***** Input for this task

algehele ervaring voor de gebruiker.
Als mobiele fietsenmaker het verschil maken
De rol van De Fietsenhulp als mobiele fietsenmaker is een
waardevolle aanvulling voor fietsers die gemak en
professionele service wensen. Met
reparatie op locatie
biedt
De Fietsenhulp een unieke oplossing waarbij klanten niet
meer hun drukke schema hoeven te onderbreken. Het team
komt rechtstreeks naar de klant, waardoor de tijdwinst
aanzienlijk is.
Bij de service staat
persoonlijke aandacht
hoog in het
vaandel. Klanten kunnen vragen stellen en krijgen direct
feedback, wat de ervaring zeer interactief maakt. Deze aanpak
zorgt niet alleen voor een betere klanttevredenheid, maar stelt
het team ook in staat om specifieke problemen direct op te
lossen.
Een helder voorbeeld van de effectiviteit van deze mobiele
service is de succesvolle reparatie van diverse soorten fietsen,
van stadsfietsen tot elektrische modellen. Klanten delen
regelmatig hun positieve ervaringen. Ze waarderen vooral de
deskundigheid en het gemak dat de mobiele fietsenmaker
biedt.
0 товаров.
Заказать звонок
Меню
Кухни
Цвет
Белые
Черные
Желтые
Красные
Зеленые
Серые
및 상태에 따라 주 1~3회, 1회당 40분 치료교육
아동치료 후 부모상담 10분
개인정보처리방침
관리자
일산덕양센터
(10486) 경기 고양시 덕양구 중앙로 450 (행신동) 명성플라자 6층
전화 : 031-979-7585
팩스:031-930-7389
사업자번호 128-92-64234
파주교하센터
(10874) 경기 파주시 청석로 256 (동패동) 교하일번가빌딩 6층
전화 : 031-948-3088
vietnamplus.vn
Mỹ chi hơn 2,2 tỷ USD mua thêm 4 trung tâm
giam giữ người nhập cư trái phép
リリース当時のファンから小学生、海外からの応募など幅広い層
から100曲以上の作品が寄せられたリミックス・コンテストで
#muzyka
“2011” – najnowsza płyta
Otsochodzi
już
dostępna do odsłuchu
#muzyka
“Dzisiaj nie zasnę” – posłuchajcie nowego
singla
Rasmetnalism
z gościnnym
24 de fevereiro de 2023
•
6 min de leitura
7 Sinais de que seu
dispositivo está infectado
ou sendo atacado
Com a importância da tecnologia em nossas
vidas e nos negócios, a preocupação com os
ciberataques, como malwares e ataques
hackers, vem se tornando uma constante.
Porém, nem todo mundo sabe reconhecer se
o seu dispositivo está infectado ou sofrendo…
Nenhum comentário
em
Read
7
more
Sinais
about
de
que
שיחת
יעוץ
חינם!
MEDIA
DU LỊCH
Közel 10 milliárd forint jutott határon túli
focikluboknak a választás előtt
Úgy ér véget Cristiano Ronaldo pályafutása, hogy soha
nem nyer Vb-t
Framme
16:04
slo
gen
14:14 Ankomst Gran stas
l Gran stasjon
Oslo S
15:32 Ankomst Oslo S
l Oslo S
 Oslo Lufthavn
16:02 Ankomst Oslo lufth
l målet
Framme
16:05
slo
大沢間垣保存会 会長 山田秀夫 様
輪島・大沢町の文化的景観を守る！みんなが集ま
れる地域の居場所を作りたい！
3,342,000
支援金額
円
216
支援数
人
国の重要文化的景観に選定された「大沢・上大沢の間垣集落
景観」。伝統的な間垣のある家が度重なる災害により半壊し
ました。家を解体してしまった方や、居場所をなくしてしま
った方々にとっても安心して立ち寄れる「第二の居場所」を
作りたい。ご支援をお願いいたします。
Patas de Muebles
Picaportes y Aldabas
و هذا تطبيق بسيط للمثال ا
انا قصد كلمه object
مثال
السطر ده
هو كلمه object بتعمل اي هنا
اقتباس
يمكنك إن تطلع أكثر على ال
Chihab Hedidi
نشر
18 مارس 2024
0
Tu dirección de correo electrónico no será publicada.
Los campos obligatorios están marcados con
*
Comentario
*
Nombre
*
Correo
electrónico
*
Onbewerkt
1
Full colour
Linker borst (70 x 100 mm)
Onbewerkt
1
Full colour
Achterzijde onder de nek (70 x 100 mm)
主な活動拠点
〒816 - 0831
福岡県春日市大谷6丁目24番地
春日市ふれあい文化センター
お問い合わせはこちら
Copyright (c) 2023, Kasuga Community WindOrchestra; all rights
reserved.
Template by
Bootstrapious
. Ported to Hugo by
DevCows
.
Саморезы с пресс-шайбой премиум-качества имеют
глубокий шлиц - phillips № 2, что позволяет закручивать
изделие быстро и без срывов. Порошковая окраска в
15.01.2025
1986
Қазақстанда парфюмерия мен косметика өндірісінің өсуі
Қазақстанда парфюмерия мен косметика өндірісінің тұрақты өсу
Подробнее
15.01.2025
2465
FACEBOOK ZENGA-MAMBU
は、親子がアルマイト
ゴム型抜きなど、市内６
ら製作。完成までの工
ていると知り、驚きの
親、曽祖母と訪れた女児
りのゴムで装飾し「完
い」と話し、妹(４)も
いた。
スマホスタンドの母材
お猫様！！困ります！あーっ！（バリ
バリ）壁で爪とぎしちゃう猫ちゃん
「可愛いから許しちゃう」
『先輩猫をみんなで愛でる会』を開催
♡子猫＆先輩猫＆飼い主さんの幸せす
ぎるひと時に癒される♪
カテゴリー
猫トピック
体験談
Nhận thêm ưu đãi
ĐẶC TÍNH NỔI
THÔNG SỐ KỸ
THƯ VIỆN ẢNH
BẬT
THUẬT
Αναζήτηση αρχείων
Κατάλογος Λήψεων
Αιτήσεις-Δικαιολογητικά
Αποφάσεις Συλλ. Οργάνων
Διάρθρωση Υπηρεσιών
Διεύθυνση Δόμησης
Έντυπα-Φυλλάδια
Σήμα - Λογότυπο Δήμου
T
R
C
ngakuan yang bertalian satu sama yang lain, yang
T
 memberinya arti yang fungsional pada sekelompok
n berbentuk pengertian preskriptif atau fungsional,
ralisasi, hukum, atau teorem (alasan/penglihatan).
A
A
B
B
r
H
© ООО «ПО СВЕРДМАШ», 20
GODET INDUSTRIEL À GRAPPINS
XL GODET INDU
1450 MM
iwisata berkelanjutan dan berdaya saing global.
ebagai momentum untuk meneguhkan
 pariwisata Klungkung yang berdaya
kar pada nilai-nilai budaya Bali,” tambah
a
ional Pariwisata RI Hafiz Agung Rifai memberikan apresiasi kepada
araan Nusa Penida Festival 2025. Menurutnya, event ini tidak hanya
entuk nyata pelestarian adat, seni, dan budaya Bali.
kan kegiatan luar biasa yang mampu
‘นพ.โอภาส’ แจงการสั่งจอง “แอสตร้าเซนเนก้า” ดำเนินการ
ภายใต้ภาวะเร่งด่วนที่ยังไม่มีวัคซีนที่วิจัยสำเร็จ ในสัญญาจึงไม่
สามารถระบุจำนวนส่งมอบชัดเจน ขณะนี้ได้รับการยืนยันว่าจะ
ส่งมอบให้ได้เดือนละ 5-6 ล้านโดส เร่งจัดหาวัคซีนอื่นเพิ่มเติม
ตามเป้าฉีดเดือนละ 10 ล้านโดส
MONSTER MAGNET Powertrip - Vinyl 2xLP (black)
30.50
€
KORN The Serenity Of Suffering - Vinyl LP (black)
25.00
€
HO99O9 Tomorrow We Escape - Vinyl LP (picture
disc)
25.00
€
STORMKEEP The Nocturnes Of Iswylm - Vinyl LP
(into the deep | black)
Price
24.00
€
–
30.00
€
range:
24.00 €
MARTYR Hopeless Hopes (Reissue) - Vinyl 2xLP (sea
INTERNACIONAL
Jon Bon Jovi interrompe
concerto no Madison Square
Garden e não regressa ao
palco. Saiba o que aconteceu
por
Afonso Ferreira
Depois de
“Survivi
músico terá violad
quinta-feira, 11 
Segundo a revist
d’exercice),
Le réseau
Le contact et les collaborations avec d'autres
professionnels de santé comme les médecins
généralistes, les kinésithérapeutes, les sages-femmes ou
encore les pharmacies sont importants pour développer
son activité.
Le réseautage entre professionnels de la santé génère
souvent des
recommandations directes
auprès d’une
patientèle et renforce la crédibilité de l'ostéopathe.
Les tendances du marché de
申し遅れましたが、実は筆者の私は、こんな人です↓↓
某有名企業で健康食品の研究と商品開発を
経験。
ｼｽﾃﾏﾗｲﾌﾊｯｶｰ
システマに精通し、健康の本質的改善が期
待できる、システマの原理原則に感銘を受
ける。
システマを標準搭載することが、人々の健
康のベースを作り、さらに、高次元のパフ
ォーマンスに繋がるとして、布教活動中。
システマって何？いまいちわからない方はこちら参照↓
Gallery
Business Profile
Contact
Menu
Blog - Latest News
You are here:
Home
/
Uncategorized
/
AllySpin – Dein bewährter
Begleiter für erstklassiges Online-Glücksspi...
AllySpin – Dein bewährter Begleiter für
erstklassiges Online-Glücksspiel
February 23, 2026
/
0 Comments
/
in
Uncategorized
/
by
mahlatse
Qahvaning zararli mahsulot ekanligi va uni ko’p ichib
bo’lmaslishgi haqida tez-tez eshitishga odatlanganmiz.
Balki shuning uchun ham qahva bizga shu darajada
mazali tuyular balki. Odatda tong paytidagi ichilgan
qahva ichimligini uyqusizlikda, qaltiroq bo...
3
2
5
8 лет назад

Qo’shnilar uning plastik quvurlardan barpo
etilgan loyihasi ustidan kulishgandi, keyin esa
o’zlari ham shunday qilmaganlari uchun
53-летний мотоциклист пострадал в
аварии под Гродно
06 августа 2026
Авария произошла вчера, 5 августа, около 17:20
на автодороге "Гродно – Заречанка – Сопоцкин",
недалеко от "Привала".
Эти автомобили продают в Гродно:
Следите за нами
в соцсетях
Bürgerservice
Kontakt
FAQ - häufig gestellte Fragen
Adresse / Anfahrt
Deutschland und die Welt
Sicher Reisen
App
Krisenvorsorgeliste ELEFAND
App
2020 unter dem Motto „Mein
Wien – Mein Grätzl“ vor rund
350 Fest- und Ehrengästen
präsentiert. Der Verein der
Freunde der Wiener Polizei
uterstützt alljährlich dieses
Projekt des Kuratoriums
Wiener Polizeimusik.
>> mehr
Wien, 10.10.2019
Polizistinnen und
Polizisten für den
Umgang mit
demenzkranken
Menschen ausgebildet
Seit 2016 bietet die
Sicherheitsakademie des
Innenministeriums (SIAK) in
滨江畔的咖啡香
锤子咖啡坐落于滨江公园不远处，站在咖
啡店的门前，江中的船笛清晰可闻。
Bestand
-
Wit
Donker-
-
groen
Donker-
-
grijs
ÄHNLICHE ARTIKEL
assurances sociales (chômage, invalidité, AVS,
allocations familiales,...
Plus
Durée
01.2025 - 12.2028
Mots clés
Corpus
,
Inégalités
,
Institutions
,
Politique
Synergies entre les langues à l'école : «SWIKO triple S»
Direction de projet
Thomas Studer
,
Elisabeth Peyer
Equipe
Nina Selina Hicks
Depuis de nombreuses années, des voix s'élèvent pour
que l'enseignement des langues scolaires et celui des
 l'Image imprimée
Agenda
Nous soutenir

**********

> **Problem details**: Going back to the entries above, set down exactly the lines that begin at the one with "Sicher Reisen" and end at the one with "Wien, 10.10.2019", both included, and nothing else.

> **Answer to this task**:
Sicher Reisen
App
Krisenvorsorgeliste ELEFAND
App
2020 unter dem Motto „Mein
Wien – Mein Grätzl“ vor rund
350 Fest- und Ehrengästen
präsentiert. Der Verein der
Freunde der Wiener Polizei
uterstützt alljährlich dieses
Projekt des Kuratoriums
Wiener Polizeimusik.
>> mehr
Wien, 10.10.2019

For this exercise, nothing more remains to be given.